Other points were taken; but as the opinion of the court turned solely on this, it is unnecessary to state them. This action is brought upon a fire policy, made by the defendants, December 4th, 1857, whereby they insured one Michael Maginn, in the sum of $450, against loss or damage by fire upon his dwelling house, situate in North Providence. The policy was made payable, in case of loss, to the plaintiffs, who are mortgagees of the property insured.
At the trial it was agreed, that the property had been totally destroyed by fire on the 9th day of October, 1859, and that the assured had furnished the usual and necessary preliminary proof required, and that the plaintiffs were entitled to recover, if the policy, at the time of the loss, were a subsisting one.
The defendants claimed, that by virtue of certain by-laws of the company, subject to the conditions and limitations on which the policy was made and accepted, and which were annexed to and made part of the contract of insurance, the policy had become void. Section 13th of the by-laws is that upon which the defence is made to rest. It is as follows: —
"13. No policy shall be valid until the premium shall be paid. If any assessment required by the directors is not paid within thirty days after notice, the delinquent's policy shall cease and determine; and in case of insurance of property not situated within this State, the president and directors may require as a security for the capability of the assured for the assessments, a surety satisfactory to the directors. Notices of the sums required to be paid by the directors shall be given in such a manner as the directors may prescribe; and in case any person, insured by this company, shall neglect to make any payment as aforesaid, the lien mentioned in section 7th of the act of incorporation of this company, may be enforced in a manner therein named."
On the 8th day of March, 1859, the directors of the company, for the purpose of paying certain losses, amounting to the sum of $6542.83, ordered that the persons insured should pay in a contribution, proportioned to the amount by them insured, and to the amount of premium paid by them; that it should be paid between the 15th day of March and the 18th day of April following, and that notice of the order and of the amount of the *Page 162 contribution required should be given, by circulars, delivered to the persons of whom it was required.
Notice of the order of the directors, the amount required to be paid, and of the time within which payment was required to be made, was given, in the mode provided, both to the original assured and to the mortgagees, before the 15th day of March, 1859; and notice, at the same time, was given to both, that "By-law No. 13 provides, that if any assessment required by the directors is not paid within thirty days after notice, the delinquent's policy shall cease and determine, and that the lien upon the property, given by the act of incorporation, may be enforced." On the 16th of April following, notice was given to both, that "your assessment, due April 15th, remains unpaid." On the 20th of June following, notice was again given to both, that "your assessment, due April 15th, remains unpaid," and that if not paid on or before July 1st, it will be collected in accordance with section 7th of the charter, reciting that section; and similar notices were given at other times.

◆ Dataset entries

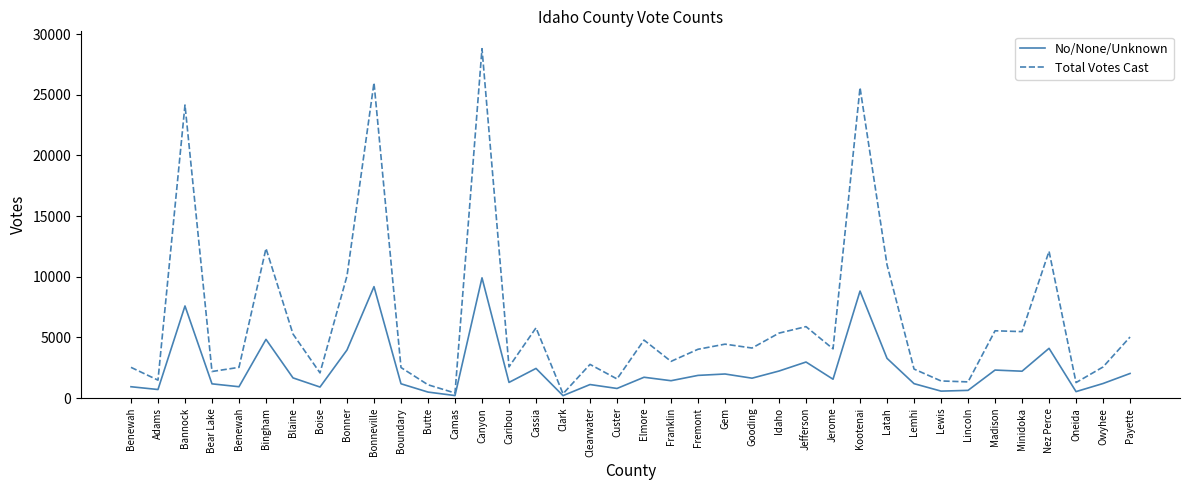

What are all the series names shown in the legend?

No/None/Unknown, Total Votes Cast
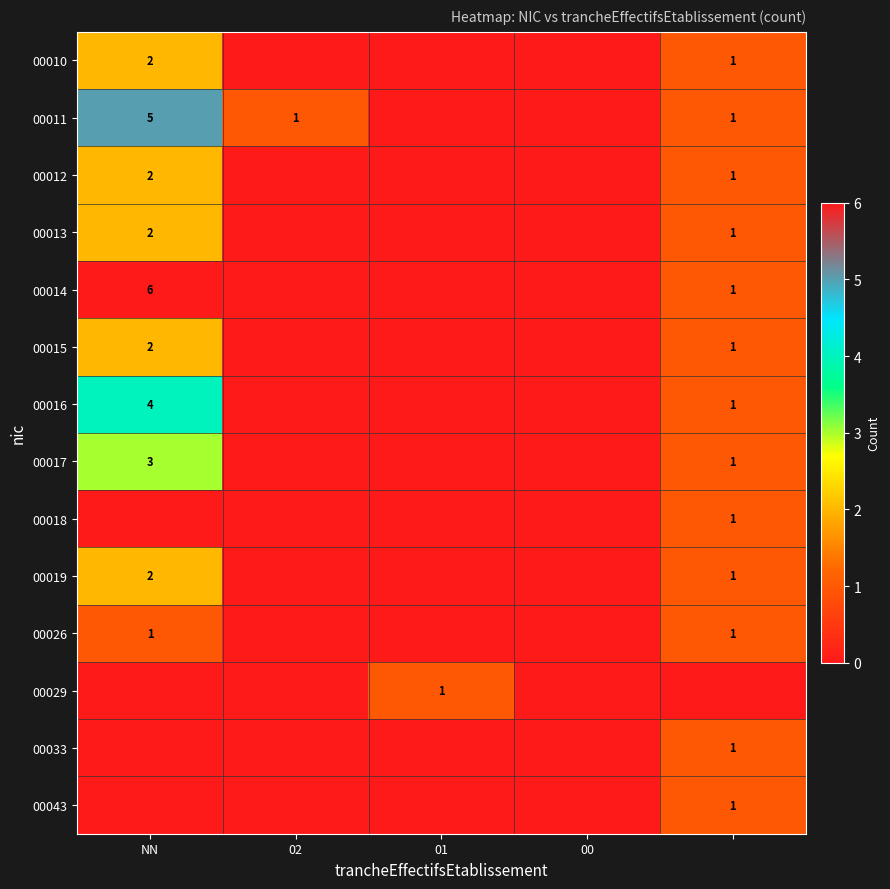

True or false: 00011 has a value of 1 at 02.

True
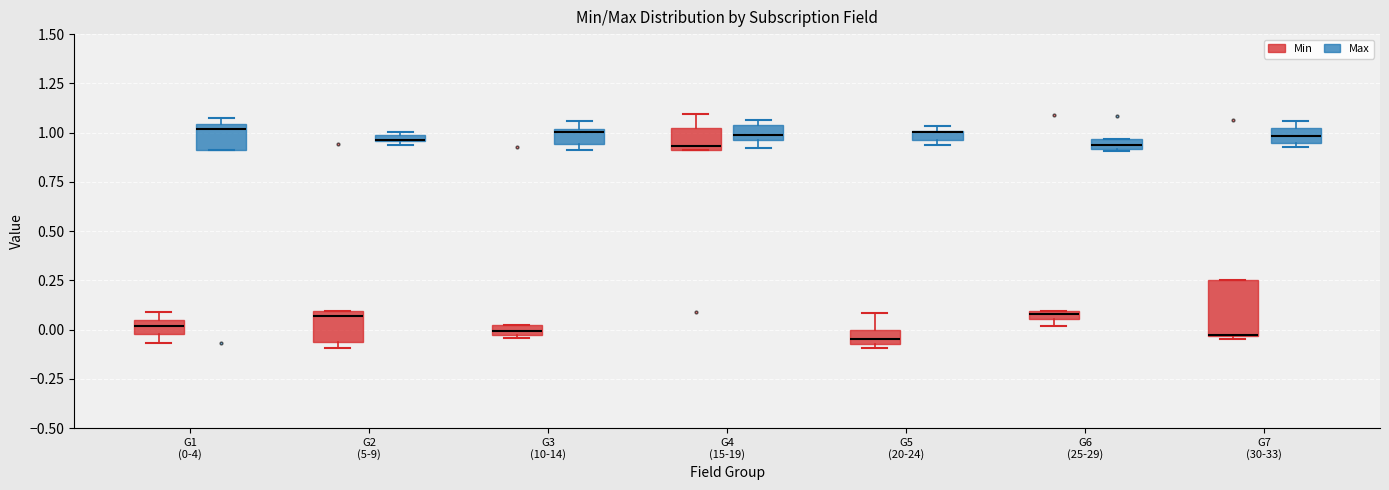

Which box is the tallest, from its lower edge to its upper edge?

G7 (30-33) (Min)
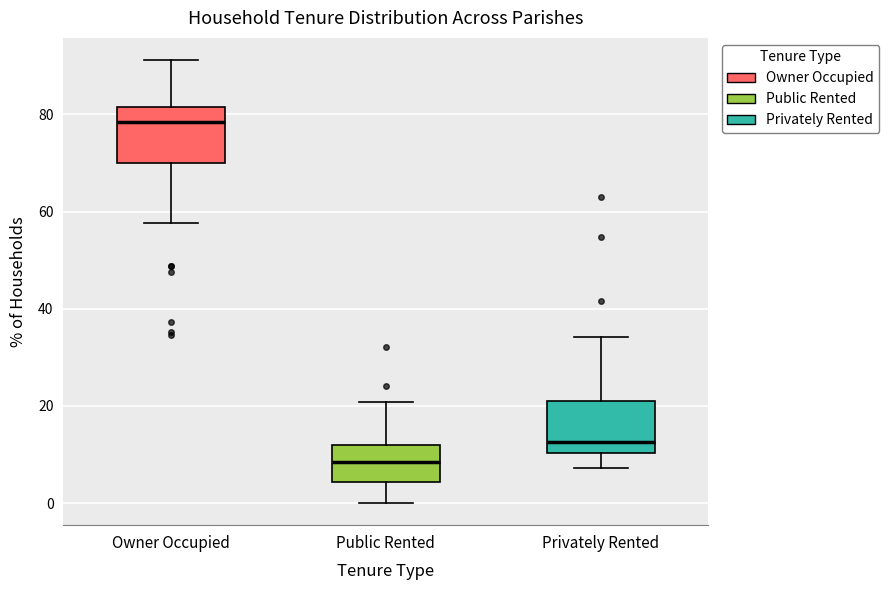

Where is the upper edge of the box for Owner Occupied on the y-axis? The values are not printed on the chart, so give them approximately, as read against the axis.

82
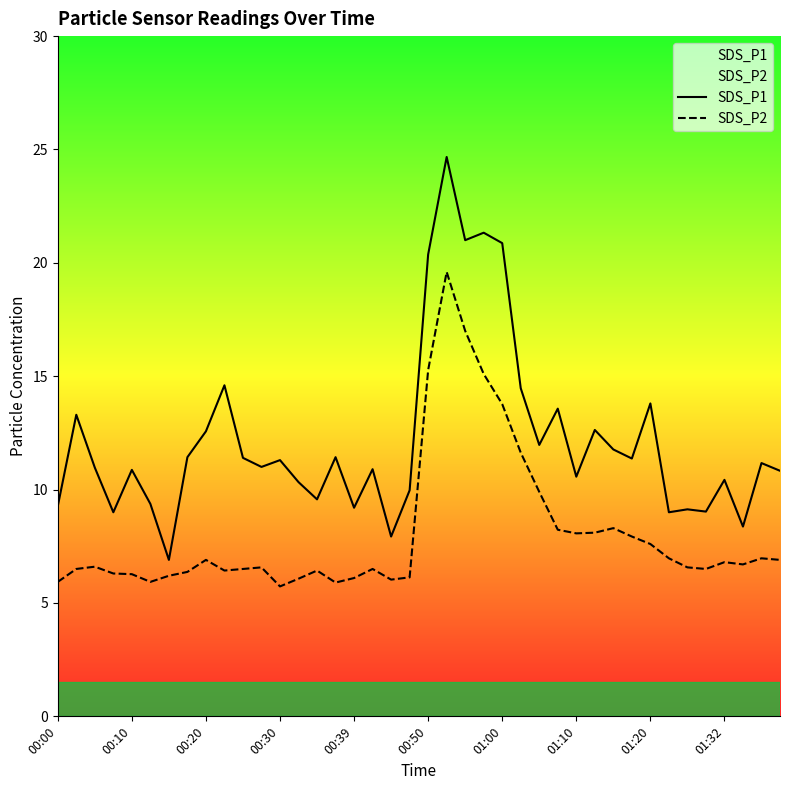

True or false: SDS_P2 and SDS_P1 cross at least once.

False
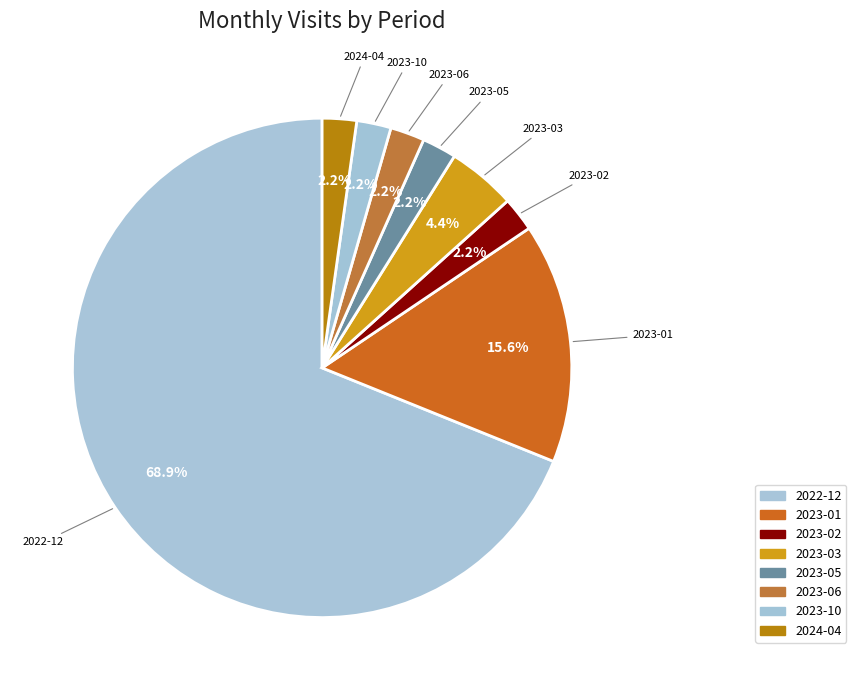

The 2023-06 slice represents 2% of the pie. True or false?

True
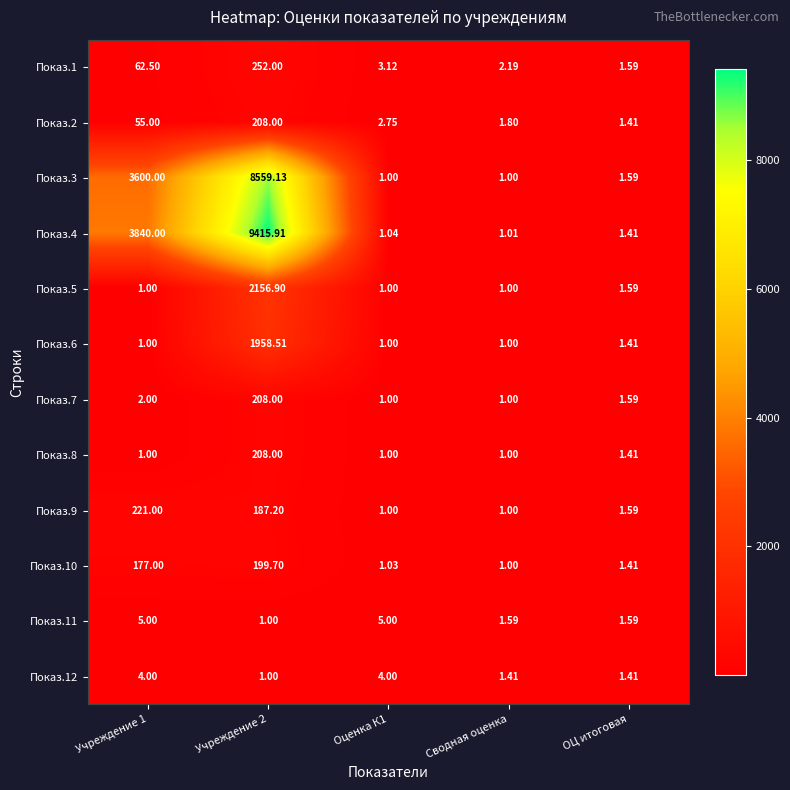

Which series changed the most between Учреждение 2 and Оценка К1?

Показ.4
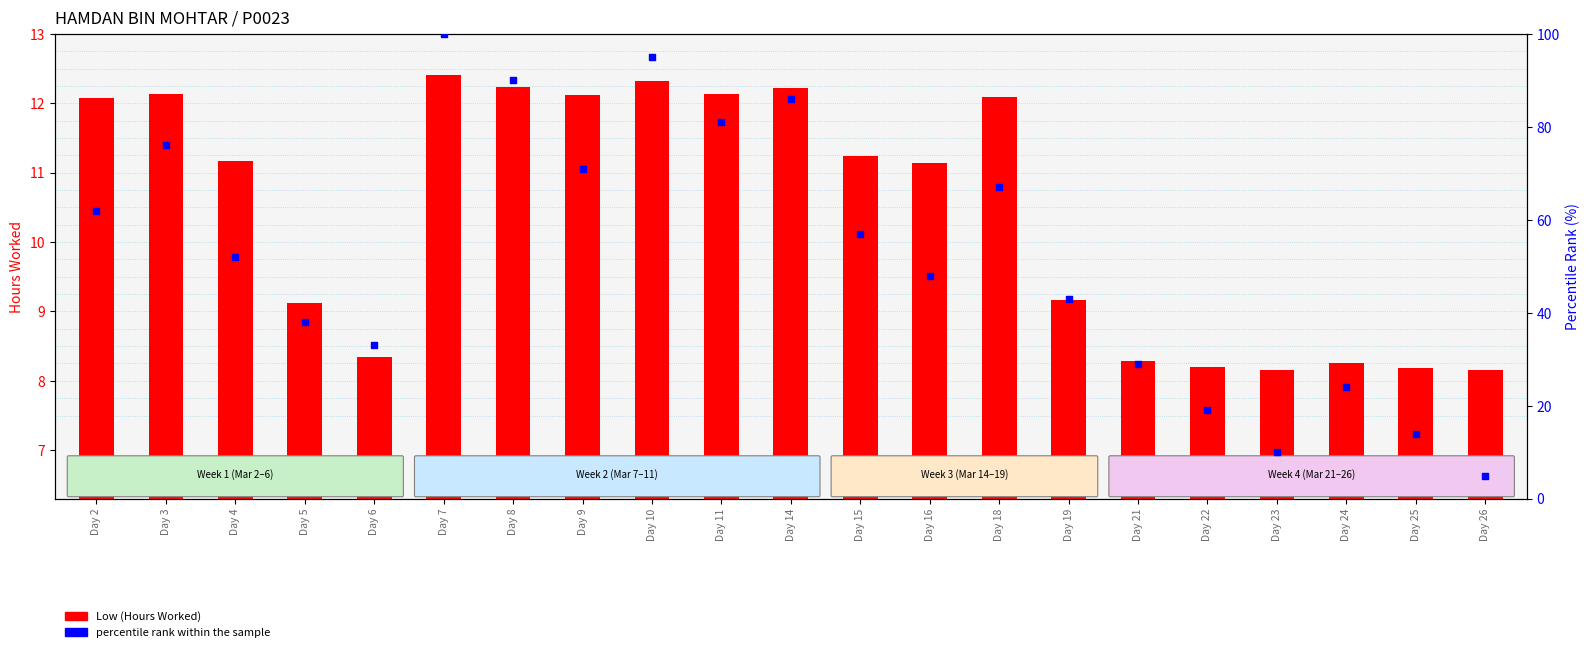

What is the total value across all series at Day 7?

112.4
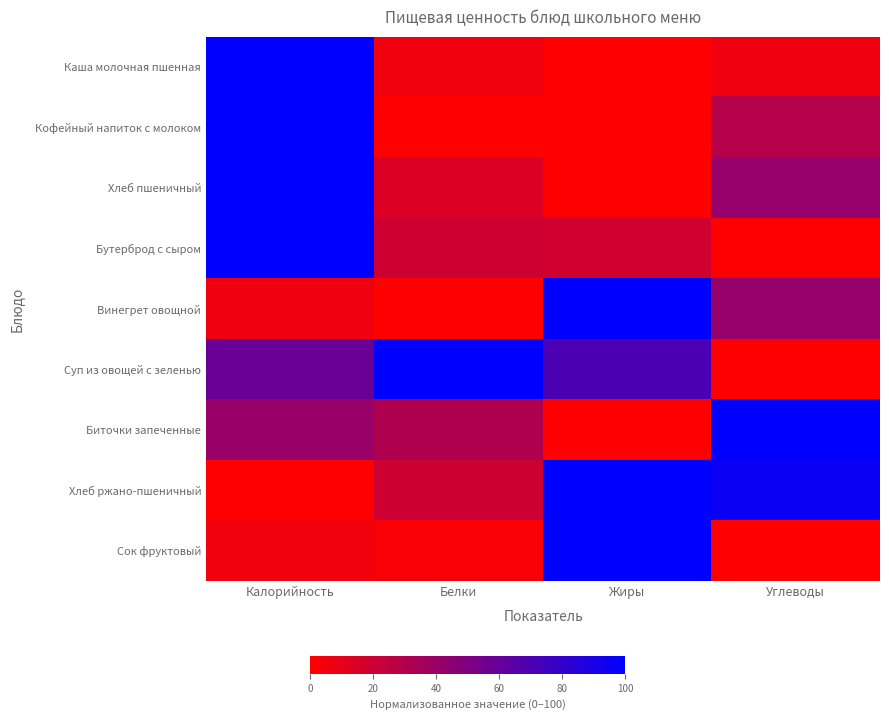

At which category is the sum across all series the highest?

Калорийность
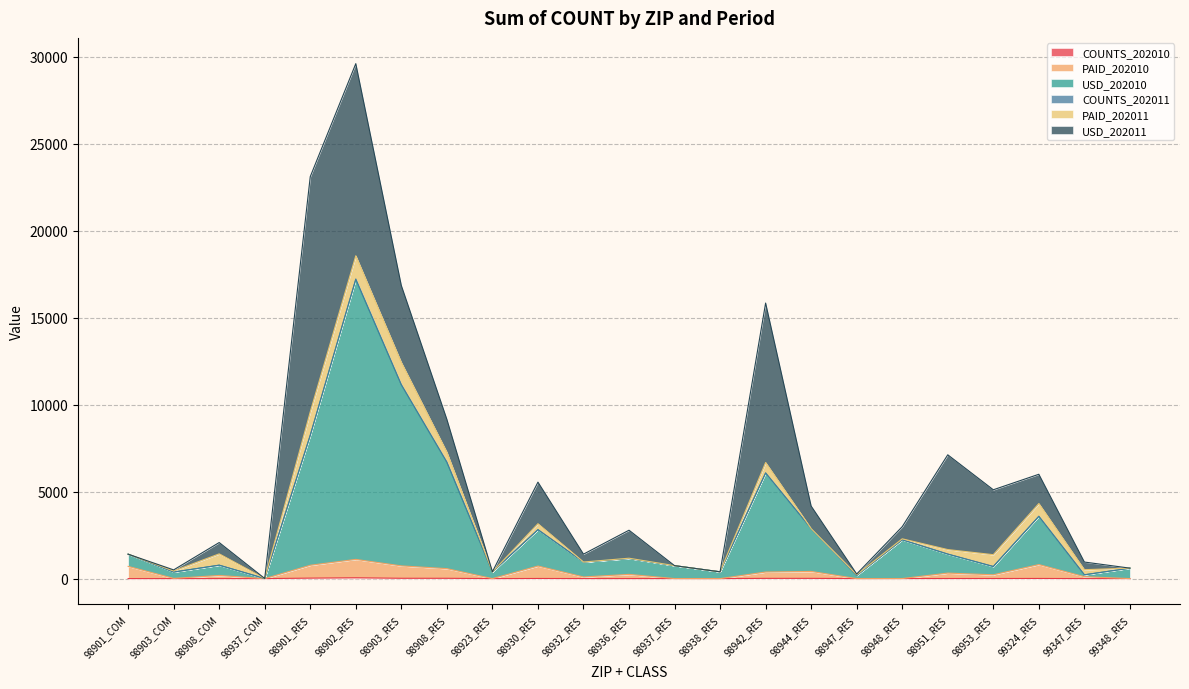

At which category is the sum across all series the highest?

98902_RES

◆ Directive 1
Restate the paragraph of the court opinion beginning "At the trial it was agreed" as a short bulleted list that keeps its main facts.
◆ Directive 2
Duplicate the passage of the court opinion from "Other points were" up to and including "the property insured.".
The items are not needed here.

◆ Your solution 1
- The property was totally destroyed by fire on October 9, 1859.
- The assured had furnished the usual and necessary preliminary proof.
- The plaintiffs were entitled to recover if the policy was still subsisting at the time of the loss.

◆ Your solution 2
Other points were taken; but as the opinion of the court turned solely on this, it is unnecessary to state them. This action is brought upon a fire policy, made by the defendants, December 4th, 1857, whereby they insured one Michael Maginn, in the sum of $450, against loss or damage by fire upon his dwelling house, situate in North Providence. The policy was made payable, in case of loss, to the plaintiffs, who are mortgagees of the property insured.